--- Passage shown Enclosed Below ---
People nowadays are such wimps. If you’re looking for strong medicine, how can you do better than a high explosive? The nitroglycerin in the pills, patches, and sprays that heart patients use for angina (chest pain) is in fact the same stuff you find in dynamite — the residue the drug leaves on patients’ skin and clothing is often enough to set off airport bomb-sniffing machines. The medicinal dose is tiny and diluted with inert material, so it’s completely nonexplosive; even so, nitroglycerin is one medicine I’d hesitate to shake before use.

I’m kidding, of course. Still, straight nitroglycerin (an oily yellow liquid) isn’t something you’d want to take a swig of — even if we ignore the fact that it’s poisonous, the merest jolt will detonate it. The man who discovered it in 1846, Italian chemist Ascanio Sobrero, had his face scarred by a laboratory explosion. The Swedish inventor of dynamite, Alfred Nobel, made his pile after figuring out in the 1860s that mixing nitro with diatomaceous earth would produce a relatively stable explosive paste that was much safer to use.

Laborers in Nobel’s factories were the first to feel nitroglycerin’s therapeutic effects. When they arrived at work each morning, those with heart problems found that their chest pains subsided (though almost everybody on the job noticed that sometimes their heads hurt like hell). Turned out the nitroglycerin vapor in the factory air was acting as a vasodilator, increasing blood flow both to the heart (which needed it, at least in the case of the angina sufferers) and to the head (which didn’t).

Nitroglycerin pills have been a standard treatment for angina and heart attack symptoms since 1879 — doctors prescribed them for Nobel himself not long before his death in 1896 (he refused to take them — couldn’t brook the headaches). But more than a century passed before scientists understood how they worked. In the 1970s, researchers established that the body converts nitroglycerin into nitric oxide, and in the ’80s they demonstrated that nitric oxide is a messenger molecule that tells the smooth muscles surrounding blood vessels to relax. (A heart attack basically means that not enough blood is reaching your cardiac muscles.) In 1998 three scientists who’d been instrumental in unlocking the mystery of nitroglycerin were collectively awarded — I’m telling you, this story has irony out the wazoo — the Nobel Prize in medicine.
--- End of Enclosed Passage shown ---
--- Entries shown Enclosed Below ---
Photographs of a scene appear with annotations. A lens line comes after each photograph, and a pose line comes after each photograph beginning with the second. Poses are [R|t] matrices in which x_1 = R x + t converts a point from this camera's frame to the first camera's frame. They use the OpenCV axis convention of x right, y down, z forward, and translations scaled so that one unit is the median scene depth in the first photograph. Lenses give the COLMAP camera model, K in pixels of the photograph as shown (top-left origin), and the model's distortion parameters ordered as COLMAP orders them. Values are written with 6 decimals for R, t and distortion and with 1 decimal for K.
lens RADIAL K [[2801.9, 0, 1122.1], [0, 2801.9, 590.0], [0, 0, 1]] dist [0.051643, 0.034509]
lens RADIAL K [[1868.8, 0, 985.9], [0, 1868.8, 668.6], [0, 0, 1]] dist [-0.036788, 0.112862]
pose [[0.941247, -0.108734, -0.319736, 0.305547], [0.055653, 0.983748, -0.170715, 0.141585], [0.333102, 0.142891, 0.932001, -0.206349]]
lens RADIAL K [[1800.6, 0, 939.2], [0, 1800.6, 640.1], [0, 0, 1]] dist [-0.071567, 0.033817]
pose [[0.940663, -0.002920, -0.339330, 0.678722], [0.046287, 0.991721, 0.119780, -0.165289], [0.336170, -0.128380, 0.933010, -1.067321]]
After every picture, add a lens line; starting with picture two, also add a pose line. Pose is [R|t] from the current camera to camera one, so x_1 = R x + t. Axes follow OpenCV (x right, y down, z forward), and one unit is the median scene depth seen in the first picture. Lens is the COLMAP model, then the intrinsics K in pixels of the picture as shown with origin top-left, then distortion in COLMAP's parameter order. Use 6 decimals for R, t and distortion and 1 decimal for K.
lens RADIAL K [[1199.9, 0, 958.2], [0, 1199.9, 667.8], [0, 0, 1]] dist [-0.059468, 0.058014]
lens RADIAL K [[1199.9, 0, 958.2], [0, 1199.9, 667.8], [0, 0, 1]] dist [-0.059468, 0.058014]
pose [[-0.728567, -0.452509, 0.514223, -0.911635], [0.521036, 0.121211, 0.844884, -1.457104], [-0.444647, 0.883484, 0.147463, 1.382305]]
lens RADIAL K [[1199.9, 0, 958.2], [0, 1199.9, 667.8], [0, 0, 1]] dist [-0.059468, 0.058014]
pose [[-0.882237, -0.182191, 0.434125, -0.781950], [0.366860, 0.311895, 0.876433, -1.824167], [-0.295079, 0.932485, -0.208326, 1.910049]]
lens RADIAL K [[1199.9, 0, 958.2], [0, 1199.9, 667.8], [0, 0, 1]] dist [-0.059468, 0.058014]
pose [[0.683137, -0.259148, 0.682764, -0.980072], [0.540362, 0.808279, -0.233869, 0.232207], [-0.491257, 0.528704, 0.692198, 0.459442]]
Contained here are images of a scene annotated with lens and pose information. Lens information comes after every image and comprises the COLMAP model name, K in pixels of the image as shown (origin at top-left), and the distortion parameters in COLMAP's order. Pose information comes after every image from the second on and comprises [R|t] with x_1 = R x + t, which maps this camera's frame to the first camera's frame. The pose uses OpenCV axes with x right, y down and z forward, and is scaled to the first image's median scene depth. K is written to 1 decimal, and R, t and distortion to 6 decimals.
--- End of Enclosed Entries shown ---
■ Task A ■
List every year or decade mentioned in the passage about nitroglycerin, in the order it appears.
■ Task B ■
Continue the passage about nitroglycerin from its last sentence.
These data entries come from a different source than the passage.

■ Expected answer A ■
1846, the 1860s, 1879, 1896, the 1970s, the '80s, 1998

■ Expected answer B ■
While I’ve got your attention, we need to discuss a related matter. Maybe you’re thinking you know another use for nitroglycerin — in the “nitro-burning” funny cars at drag races. (You know, the ones they have on Sunday, Sunday, Sunday!) Sorry, but no — drag racers aren’t that crazy, though they’re still pretty crazy, as we shall see. The fuel in question is nitromethane. This nitro compound provides extra horsepower, although it contains less energy than gasoline on a per-pound basis. Unlike gasoline, nitromethane has some oxygen built into its molecular structure, meaning the engine doesn’t have to draw in as much air to support combustion — the ratio of air to fuel vapor in a conventionally powered engine is 15:1, compared to 1.7:1 if you’re burning nitromethane. Less air = more room for fuel in the cylinder head = more power. Lots more power. Provided your engine can handle the extra load, you can get two or three times the horsepower from your beater by changing to nitro.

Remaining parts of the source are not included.